─── SUPPLIED DATA
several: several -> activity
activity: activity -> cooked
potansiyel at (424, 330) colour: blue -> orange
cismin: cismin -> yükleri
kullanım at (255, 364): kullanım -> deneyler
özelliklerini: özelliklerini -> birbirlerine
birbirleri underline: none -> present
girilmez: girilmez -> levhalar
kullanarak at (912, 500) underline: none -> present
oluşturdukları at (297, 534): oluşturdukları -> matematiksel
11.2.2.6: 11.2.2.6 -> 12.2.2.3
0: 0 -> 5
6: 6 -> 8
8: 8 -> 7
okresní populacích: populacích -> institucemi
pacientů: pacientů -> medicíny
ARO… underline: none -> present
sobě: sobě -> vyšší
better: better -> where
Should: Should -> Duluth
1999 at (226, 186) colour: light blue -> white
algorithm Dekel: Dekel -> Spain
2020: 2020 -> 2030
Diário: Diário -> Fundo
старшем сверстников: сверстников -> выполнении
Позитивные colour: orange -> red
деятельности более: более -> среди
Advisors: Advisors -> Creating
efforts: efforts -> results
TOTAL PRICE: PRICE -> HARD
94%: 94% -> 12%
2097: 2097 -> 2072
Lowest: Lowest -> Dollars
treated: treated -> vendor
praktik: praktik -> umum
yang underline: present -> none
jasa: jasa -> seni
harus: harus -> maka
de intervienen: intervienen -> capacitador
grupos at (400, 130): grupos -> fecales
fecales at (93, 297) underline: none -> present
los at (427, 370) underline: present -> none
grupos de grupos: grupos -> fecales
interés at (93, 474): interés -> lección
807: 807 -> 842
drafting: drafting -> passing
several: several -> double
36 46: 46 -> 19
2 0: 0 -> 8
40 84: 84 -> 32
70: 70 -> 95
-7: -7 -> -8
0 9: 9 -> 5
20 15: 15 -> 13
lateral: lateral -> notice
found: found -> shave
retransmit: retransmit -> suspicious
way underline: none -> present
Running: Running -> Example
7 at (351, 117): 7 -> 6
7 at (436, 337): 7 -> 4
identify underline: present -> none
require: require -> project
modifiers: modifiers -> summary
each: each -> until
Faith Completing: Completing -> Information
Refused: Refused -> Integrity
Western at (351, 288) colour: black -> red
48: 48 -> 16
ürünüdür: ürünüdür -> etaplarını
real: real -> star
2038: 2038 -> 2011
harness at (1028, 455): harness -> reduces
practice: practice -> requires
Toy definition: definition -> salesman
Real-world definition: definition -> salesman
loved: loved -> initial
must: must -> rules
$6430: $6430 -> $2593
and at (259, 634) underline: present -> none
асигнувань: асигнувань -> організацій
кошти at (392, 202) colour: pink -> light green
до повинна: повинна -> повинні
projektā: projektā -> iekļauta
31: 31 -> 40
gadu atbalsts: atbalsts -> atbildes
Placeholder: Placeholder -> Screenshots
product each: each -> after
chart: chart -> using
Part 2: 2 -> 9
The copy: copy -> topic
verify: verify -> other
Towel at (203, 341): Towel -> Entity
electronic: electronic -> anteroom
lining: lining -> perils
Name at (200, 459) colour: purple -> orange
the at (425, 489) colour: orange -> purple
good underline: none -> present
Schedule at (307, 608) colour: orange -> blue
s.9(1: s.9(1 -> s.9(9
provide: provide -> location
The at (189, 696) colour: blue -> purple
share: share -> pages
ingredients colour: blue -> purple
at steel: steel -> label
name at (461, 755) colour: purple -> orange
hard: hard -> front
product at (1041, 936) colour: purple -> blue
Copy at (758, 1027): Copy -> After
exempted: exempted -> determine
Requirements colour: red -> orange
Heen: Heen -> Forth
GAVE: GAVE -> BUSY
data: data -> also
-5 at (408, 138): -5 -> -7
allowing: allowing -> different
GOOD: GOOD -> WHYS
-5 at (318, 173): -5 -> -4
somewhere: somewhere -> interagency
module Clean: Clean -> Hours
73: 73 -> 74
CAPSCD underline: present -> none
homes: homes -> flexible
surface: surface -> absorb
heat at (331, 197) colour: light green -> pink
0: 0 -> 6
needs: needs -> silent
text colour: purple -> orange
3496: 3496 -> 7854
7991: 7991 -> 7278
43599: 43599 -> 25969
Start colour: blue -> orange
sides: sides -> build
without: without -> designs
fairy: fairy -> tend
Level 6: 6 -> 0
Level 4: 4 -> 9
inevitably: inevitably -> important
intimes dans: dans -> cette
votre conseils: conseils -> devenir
──────
Count the lines in the listing that contain the string "salesman", treating case as significant. Give only the number.

2